Sharpen Your Focus

Step Two

By now you should have a month’s worth of happy things written down and have been reviewing them regularly. It is time to analyze the data.

Look at the full month’s entries and see if you can spot patterns. Find the who, what, when, and where, how and why about the thing that makes you happy.

  • Who – Your family, friends or pet? Children, teens or adults? Male or female? Maybe you are happiest alone.
  • What – what activities make you happy?
  • When – in the morning, in the evening, on weekends, after work, before work
  • Where – inside, outside, at home, away from home, in a new place, in a place you visit regularly, in the city, in the country.
  • How – alone, with others, quietly, loudly, slowly, quickly, planned, spontaneous

Now for the hard part – the Why

Why – What about that activity improves your mood? What benefit do you get? What are your motives? Are they healthy or destructive? Are there any downsides to these things? Do they harm other people? This is the time to be brutally honest with yourself. If you find your motives are not healthy, work on your list for another month. Don’t beat yourself up – awareness is a great gift and seek help if you need it.

For example: Shopping used to make me “happy”. Or I thought it did but in truth it wasn’t true contentment. Buying a new pair of shoes or blouse was a momentary pleasure not lasting peace. My motive was impressing other people. In fact, the financial consequences far outweighed whatever fleeting joy I got out of it. I worked hard to examine every purchase based on why I wanted it. Now my favorite kind of shopping is grocery shopping because I am buying things that nourishes my family physically. That is a way I show my love for them – good, healthy, home-cooked meals.

Write out a few sentences filling in the who, what, when, where and how for the activities that show up the most or you enjoyed the most.

Here are a few of mine –

Going to my gym and working out while listening to music and/or reading my Kindle after a long day’s work because it helps me release the tensions of the day, gives me feeling of accomplishment and I am doing something good for my physical and emotional well-being. That makes me a better partner and role-model to my children.

Taking day trips on the motorcycle with my boyfriend on weekends, taking my camera along, to visit a new place, try a new restaurant and interact with new people because I have learned that everyone has something to offer.

Spending time with J because she is such a warm, caring, sharing person who I admire greatly and who adds so much to my perspective on life due to her different culture and background. She helps me grow.

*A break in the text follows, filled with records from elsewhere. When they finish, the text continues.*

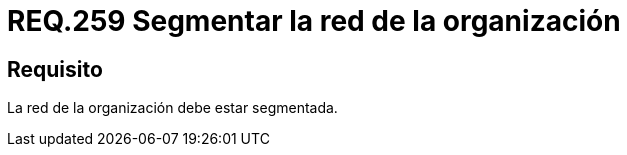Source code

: :slug: rules/259/
:category: rules
:description: En el presente documento se detallan los requerimientos de seguridad relacionados a la administración lógica de la red de una determinada organización. Por lo tanto, se recomienda que en toda organización, la red de la misma deba estar segmentada adecuadamente.
:keywords: Organización, Segmentar, Red, Seguridad, Requerimiento, Administrar.
:rules: yes

= REQ.259 Segmentar la red de la organización

== Requisito

La red de la organización debe estar segmentada.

The next step is to actively incorporate of these things in your life as possible – not in whole necessarily but in parts. For example –

  • Schedule gym days and/or exercise into my week making it a top priority.
  • Rather than going to the same old restaurant, try a new place next time.
  • Talk to people that I encounter every day rather than just on special trips and listen to what they have to offer.
  • Be more intentional with my friendship with J – take more initiative to plan time with her and find ways to help her like she helps me.
  • Print and frame my photographs to fill my office with memories of the places I visited.

Now that you are aware of what makes you happy, contented and balanced – you will now focus on reinforcing these things for the next month before moving on to Step Three – and yes, keep recording at least One Little Thing each day.